I’m trying to understand the big picture claim made in Taleb, 2016, The Meta-Distribution of Standard P-Values.

In it, Taleb makes the following argument for the unreliability of the p-value (as I understand it):

An estimation procedure operating on $n$ data points coming from some distribution $X$ outputs a p value. If we draw n more points from this distribution and output another p value, we can average these p-values obtaining in the limit the so-called “true p-value”.

This “true p-value” is shown to have a disturbingly high variance, so that a distribution+procedure with “true p value” $.12$ will 60% of the time report a p-value of <.05.

Question: how can this be reconciled with the traditional argument in favor of the $p$-value. As I understand it, the p-value is supposed to tell you what percentage of the time your procedure will give you the correct interval (or whatever). However, this paper seems to argue that this interpretation is misleading since the p-value will not be the same if you run the procedure again.

Am I missing the point?

A p-value is a random variable.

Under $H_0$ (at least for a continuously-distributed statistic), the p-value should have a uniform distribution

For a consistent test, under $H_1$ the p-value should go to 0 in the limit as sample sizes increase toward infinity. Similarly, as effect sizes increase the distributions of p-values should also tend shift toward 0, but it will always be “spread out”.

The notion of a “true” p-value sounds like nonsense to me.

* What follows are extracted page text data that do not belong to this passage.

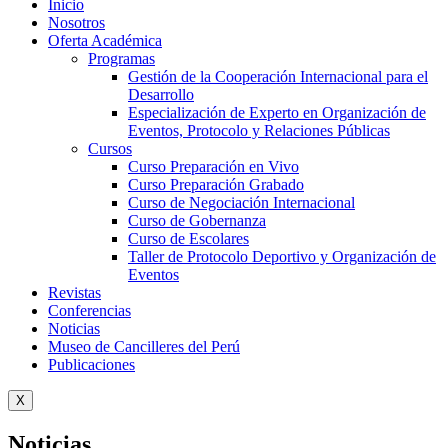
Inicio
Nosotros
Oferta Académica
Programas
Gestión de la Cooperación Internacional para el
Desarrollo
Especialización de Experto en Organización de
Eventos, Protocolo y Relaciones Públicas
Cursos
Curso Preparación en Vivo
Curso Preparación Grabado
Curso de Negociación Internacional
Curso de Gobernanza
Curso de Escolares
Taller de Protocolo Deportivo y Organización de
Eventos
Revistas
Conferencias
Noticias
Museo de Cancilleres del Perú
Publicaciones
X
Noticias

What would it mean, either under $H_0$ or $H_1$? You might for example say that you mean “the mean of the distribution of p-values at some given effect size and sample size“, but then in what sense do you have convergence where the spread should shrink? It’s not like you can increase sample size while you hold it constant.

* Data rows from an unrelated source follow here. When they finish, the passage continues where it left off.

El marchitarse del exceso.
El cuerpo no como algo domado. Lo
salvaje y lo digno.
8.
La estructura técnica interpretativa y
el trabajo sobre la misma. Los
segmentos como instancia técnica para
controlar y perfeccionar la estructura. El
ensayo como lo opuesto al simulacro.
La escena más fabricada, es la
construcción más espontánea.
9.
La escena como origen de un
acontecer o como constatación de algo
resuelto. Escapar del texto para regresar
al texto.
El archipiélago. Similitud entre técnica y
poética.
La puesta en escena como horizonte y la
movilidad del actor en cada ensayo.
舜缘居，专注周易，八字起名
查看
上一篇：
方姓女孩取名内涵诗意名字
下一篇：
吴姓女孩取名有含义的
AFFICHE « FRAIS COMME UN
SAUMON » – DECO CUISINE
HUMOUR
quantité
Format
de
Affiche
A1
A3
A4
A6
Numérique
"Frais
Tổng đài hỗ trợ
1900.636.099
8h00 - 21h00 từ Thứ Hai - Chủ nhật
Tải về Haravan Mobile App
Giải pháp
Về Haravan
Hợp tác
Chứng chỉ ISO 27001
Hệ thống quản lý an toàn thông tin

Here’s an example with one sample t-tests and a small effect size under $H_1$. The p-values are nearly uniform when the sample size is small, and the distribution slowly concentrates toward 0 as sample size increases.

This is exactly how p-values are supposed to behave – for a false null, as the sample size increases, the p-values should become more concentrated at low values, but there’s nothing to suggest that the distribution of the values it takes when you make a type II error – when the p-value is above whatever your significance level is – should somehow end up “close” to that significance level.

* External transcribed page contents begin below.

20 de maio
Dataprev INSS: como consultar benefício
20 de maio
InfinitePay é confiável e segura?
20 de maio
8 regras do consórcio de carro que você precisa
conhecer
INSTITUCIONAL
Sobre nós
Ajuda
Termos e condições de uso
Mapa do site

What, then, would a p-value be an estimate of? It’s not like it’s converging to something (other than to 0). It’s not at all clear why one would expect a p-value to have low variance anywhere but as it approaches 0, even when the power is quite good (e.g. for $\alpha=0.05$, power in the n=1000 case there is close to 57%, but it’s still perfectly possible to get a p-value way up near 1)

It’s often helpful to consider what’s happening both with the distribution of whatever test statistic you use under the alternative and what applying the cdf under the null as a transformation to that will do to the distribution (that will give the distribution of the p-value under the specific alternative). When you think in these terms it’s often not hard to see why the behavior is as it is.

The issue as I see it is not so much that there’s any inherent problem with p-values or hypothesis testing at all, it’s more a case of whether the hypothesis test is a good tool for your particular problem or whether something else would be more appropriate in any particular case — that’s not a situation for broad-brush polemics but one of careful consideration of the kind of questions that hypothesis tests address and the particular needs of your circumstance. Unfortunately careful consideration of these issues are rarely made — all too often one sees a question of the form “what test do I use for these data?” without any consideration of what the question of interest might be, let alone whether some hypothesis test is a good way to address it.

One difficulty is that hypothesis tests are both widely misunderstood and widely misused; people very often think they tell us things that they don’t. The p-value is possibly the single most misunderstood thing about hypothesis tests.